What you need to do:
A single figure is required: the number of lines below that contain "administrative".

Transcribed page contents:
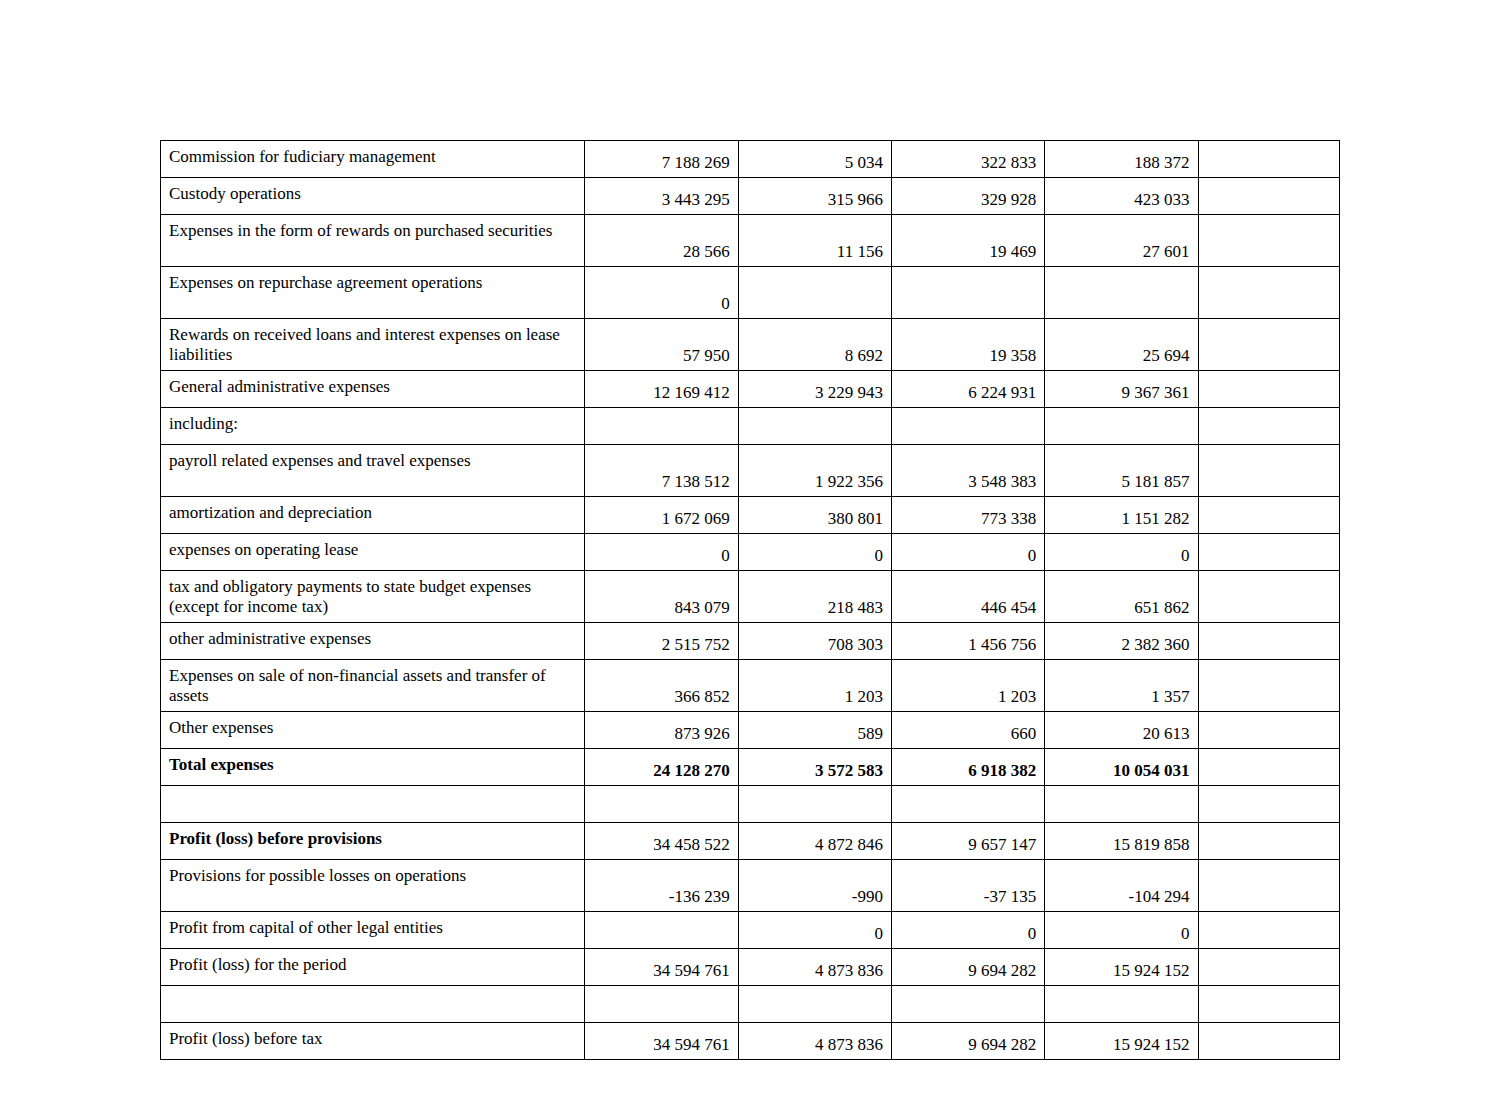| Commission for fudiciary management | 7 188 269 | 5 034 | 322 833 | 188 372 | |
| Custody operations | 3 443 295 | 315 966 | 329 928 | 423 033 | |
| Expenses in the form of rewards on purchased securities | 28 566 | 11 156 | 19 469 | 27 601 | |
| Expenses on repurchase agreement operations | 0 | | | | |
| Rewards on received loans and interest expenses on lease liabilities | 57 950 | 8 692 | 19 358 | 25 694 | |
| General administrative expenses | 12 169 412 | 3 229 943 | 6 224 931 | 9 367 361 | |
| including: | | | | | |
| payroll related expenses and travel expenses | 7 138 512 | 1 922 356 | 3 548 383 | 5 181 857 | |
| amortization and depreciation | 1 672 069 | 380 801 | 773 338 | 1 151 282 | |
| expenses on operating lease | 0 | 0 | 0 | 0 | |
| tax and obligatory payments to state budget expenses (except for income tax) | 843 079 | 218 483 | 446 454 | 651 862 | |
| other administrative expenses | 2 515 752 | 708 303 | 1 456 756 | 2 382 360 | |
| Expenses on sale of non-financial assets and transfer of assets | 366 852 | 1 203 | 1 203 | 1 357 | |
| Other expenses | 873 926 | 589 | 660 | 20 613 | |
| Total expenses | 24 128 270 | 3 572 583 | 6 918 382 | 10 054 031 | |
| Profit (loss) before provisions | 34 458 522 | 4 872 846 | 9 657 147 | 15 819 858 | |
| Provisions for possible losses on operations | -136 239 | -990 | -37 135 | -104 294 | |
| Profit from capital of other legal entities | | 0 | 0 | 0 | |
| Profit (loss) for the period | 34 594 761 | 4 873 836 | 9 694 282 | 15 924 152 | |
| Profit (loss) before tax | 34 594 761 | 4 873 836 | 9 694 282 | 15 924 152 | |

Written response:
2